» **PROBLEM DESCRIPTION**
Count the lines in the records below that contain the string "Resp", with uppercase and lowercase letters treated as different. Reply with that number alone.

» **RECORDED DATA**
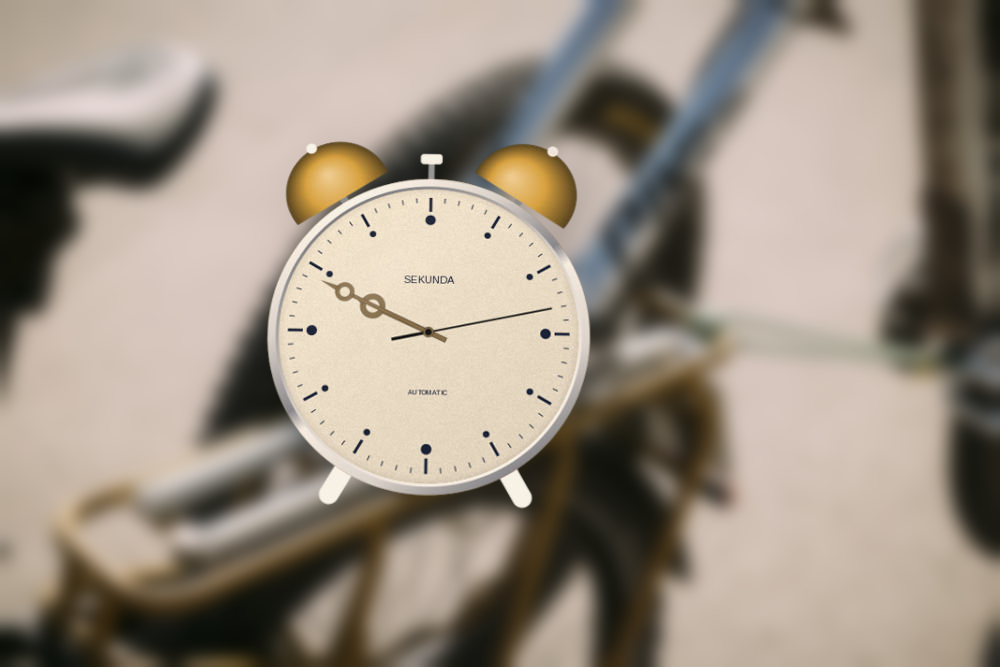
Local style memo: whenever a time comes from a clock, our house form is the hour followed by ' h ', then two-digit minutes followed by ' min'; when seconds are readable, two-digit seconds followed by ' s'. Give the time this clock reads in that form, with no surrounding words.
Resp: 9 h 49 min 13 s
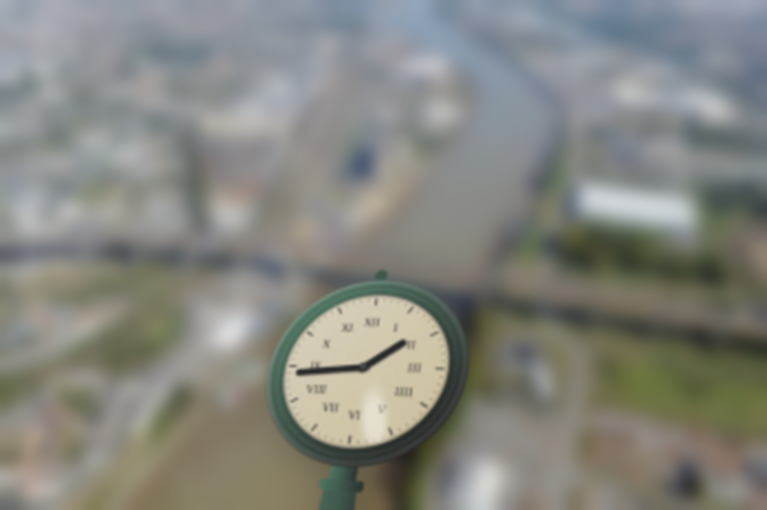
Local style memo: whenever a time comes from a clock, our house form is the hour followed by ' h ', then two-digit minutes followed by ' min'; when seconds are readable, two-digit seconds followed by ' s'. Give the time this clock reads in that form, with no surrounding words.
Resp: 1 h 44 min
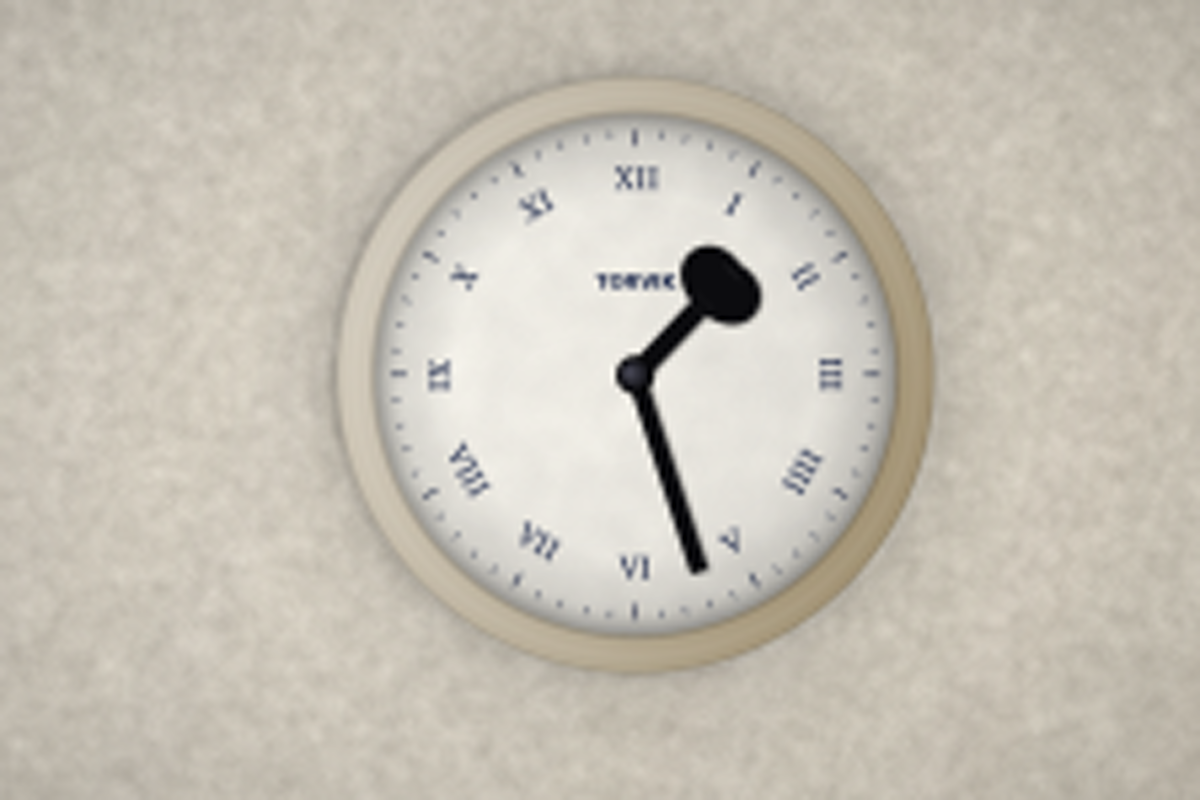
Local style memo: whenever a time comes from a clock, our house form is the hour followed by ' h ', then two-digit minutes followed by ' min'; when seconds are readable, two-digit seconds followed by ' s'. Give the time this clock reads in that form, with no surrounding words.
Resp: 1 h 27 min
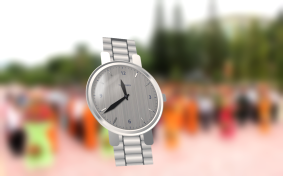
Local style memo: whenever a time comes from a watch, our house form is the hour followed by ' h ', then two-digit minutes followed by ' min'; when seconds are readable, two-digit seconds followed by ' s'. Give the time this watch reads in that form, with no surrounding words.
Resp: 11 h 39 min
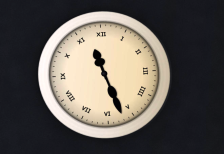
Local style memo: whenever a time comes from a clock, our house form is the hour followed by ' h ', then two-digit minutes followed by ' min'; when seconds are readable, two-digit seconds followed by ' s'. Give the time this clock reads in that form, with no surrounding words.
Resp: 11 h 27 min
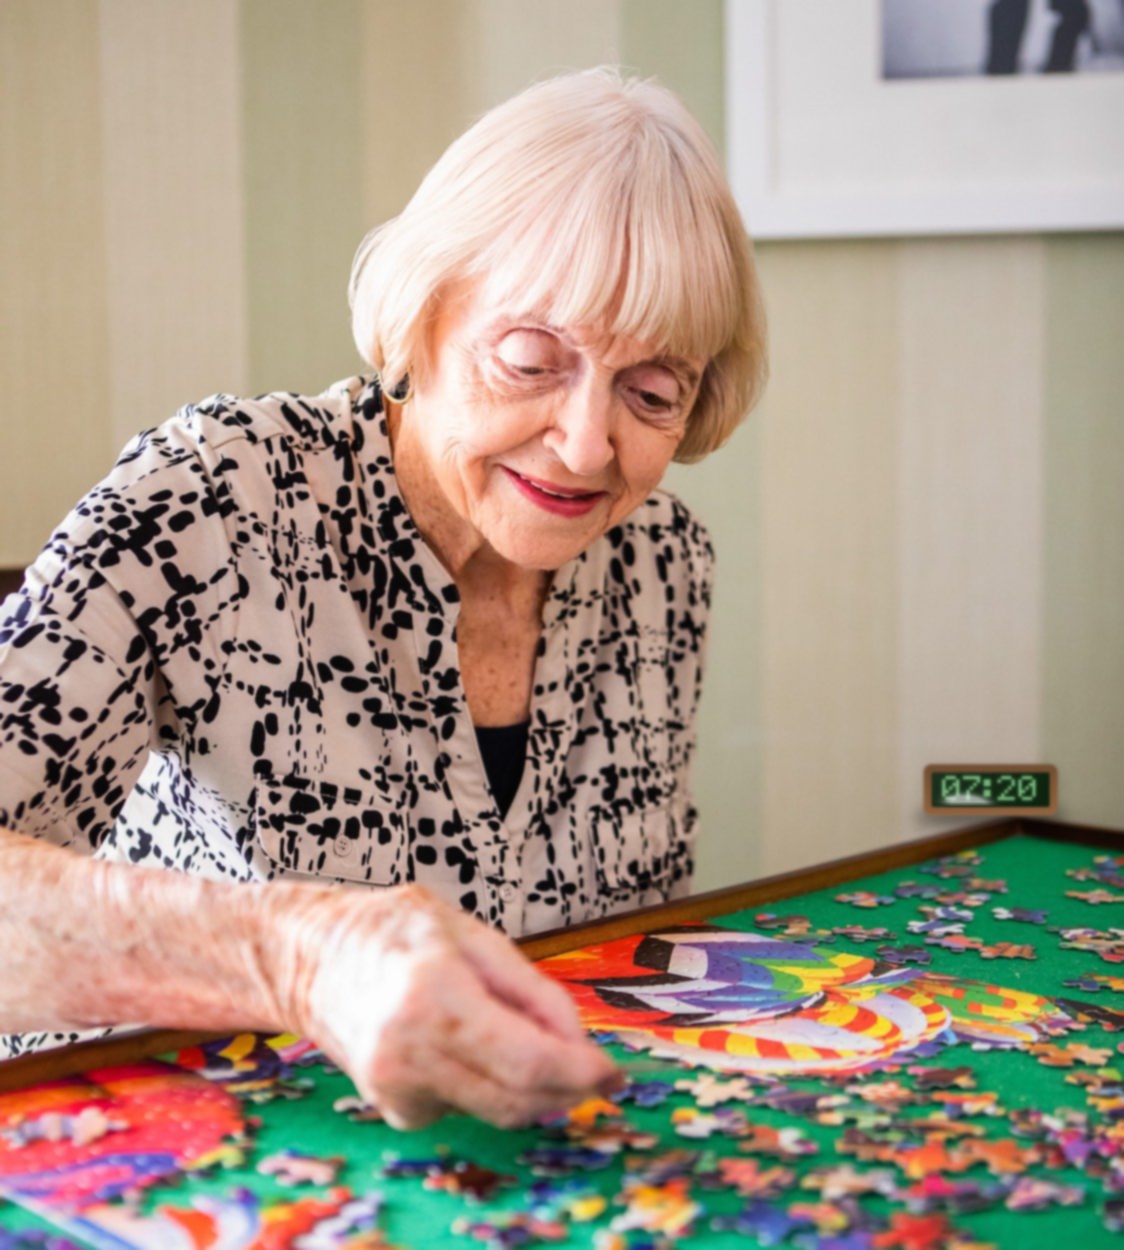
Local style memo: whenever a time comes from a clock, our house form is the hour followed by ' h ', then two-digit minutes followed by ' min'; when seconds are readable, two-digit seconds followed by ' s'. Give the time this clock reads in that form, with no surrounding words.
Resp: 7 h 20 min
...
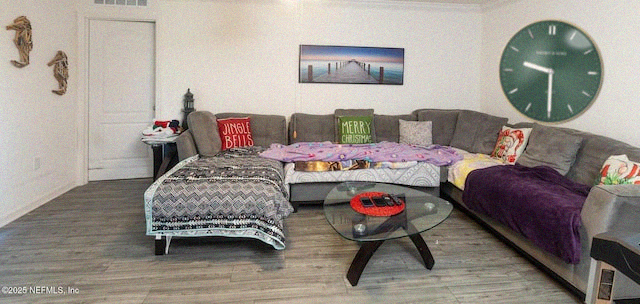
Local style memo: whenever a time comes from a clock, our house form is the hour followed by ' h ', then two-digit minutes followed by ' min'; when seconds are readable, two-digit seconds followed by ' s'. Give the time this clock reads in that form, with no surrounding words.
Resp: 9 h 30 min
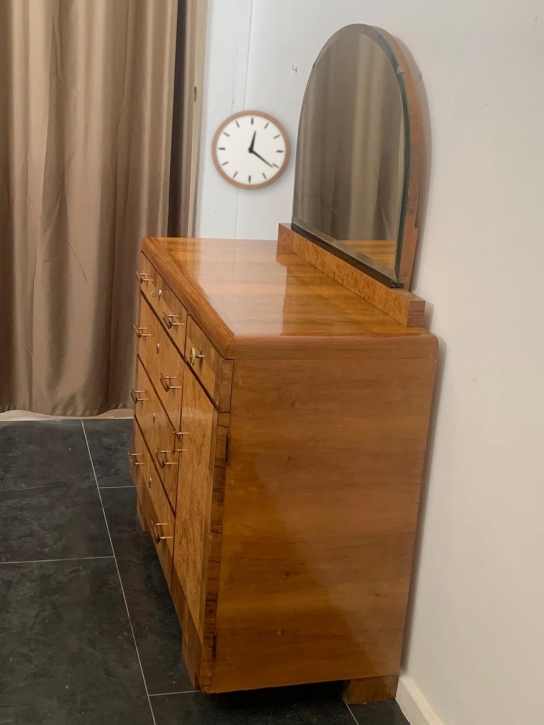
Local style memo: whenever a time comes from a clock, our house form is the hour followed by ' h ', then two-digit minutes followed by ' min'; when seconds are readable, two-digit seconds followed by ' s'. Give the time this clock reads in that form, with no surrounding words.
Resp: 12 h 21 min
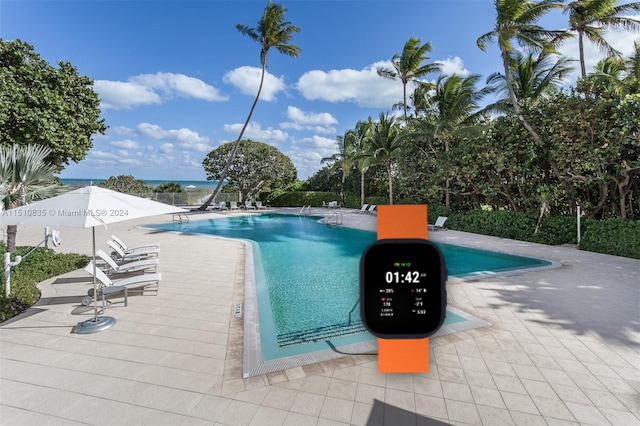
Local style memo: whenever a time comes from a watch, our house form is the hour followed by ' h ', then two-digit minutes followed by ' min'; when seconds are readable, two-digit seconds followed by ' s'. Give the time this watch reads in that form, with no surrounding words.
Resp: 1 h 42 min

» **CORRECT OUTPUT**
9